# Assignment
Would you repeat, exactly as given, the line with "August 2026" and every line after it to the end of the entries?

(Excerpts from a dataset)
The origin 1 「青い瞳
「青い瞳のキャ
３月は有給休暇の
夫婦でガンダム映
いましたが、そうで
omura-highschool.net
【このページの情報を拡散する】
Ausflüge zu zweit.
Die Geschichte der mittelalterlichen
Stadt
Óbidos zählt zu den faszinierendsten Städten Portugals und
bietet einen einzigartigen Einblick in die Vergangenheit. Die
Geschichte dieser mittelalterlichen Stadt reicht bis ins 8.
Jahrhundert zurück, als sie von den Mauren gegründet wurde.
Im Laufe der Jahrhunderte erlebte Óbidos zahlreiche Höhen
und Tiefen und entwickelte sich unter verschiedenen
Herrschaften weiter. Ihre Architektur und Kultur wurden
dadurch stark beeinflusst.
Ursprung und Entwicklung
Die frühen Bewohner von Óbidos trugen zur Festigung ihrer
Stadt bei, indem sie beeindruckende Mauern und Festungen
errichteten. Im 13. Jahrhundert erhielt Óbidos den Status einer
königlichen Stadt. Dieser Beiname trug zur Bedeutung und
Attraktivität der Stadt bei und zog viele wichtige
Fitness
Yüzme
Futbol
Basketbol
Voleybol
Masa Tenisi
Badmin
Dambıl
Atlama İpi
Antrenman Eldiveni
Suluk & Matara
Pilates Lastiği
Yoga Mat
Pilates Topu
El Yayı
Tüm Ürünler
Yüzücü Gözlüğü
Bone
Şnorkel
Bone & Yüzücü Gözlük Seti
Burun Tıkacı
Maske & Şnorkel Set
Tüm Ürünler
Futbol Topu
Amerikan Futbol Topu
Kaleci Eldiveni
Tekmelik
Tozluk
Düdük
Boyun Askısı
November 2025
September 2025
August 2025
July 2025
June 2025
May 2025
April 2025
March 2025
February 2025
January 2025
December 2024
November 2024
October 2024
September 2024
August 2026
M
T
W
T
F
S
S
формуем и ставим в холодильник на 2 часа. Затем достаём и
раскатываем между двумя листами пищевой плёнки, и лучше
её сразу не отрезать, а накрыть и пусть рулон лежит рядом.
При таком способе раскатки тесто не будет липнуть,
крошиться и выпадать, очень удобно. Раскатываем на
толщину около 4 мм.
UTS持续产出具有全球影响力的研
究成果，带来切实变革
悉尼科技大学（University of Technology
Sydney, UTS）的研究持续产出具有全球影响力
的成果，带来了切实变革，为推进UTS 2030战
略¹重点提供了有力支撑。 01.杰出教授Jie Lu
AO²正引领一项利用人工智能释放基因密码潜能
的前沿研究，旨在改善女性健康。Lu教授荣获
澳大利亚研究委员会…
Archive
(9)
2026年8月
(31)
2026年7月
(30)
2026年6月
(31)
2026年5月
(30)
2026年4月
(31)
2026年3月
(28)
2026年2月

# Solved problem
August 2026
M
T
W
T
F
S
S
формуем и ставим в холодильник на 2 часа. Затем достаём и
раскатываем между двумя листами пищевой плёнки, и лучше
её сразу не отрезать, а накрыть и пусть рулон лежит рядом.
При таком способе раскатки тесто не будет липнуть,
крошиться и выпадать, очень удобно. Раскатываем на
толщину около 4 мм.
UTS持续产出具有全球影响力的研
究成果，带来切实变革
悉尼科技大学（University of Technology
Sydney, UTS）的研究持续产出具有全球影响力
的成果，带来了切实变革，为推进UTS 2030战
略¹重点提供了有力支撑。 01.杰出教授Jie Lu
AO²正引领一项利用人工智能释放基因密码潜能
的前沿研究，旨在改善女性健康。Lu教授荣获
澳大利亚研究委员会…
Archive
(9)
2026年8月
(31)
2026年7月
(30)
2026年6月
(31)
2026年5月
(30)
2026年4月
(31)
2026年3月
(28)
2026年2月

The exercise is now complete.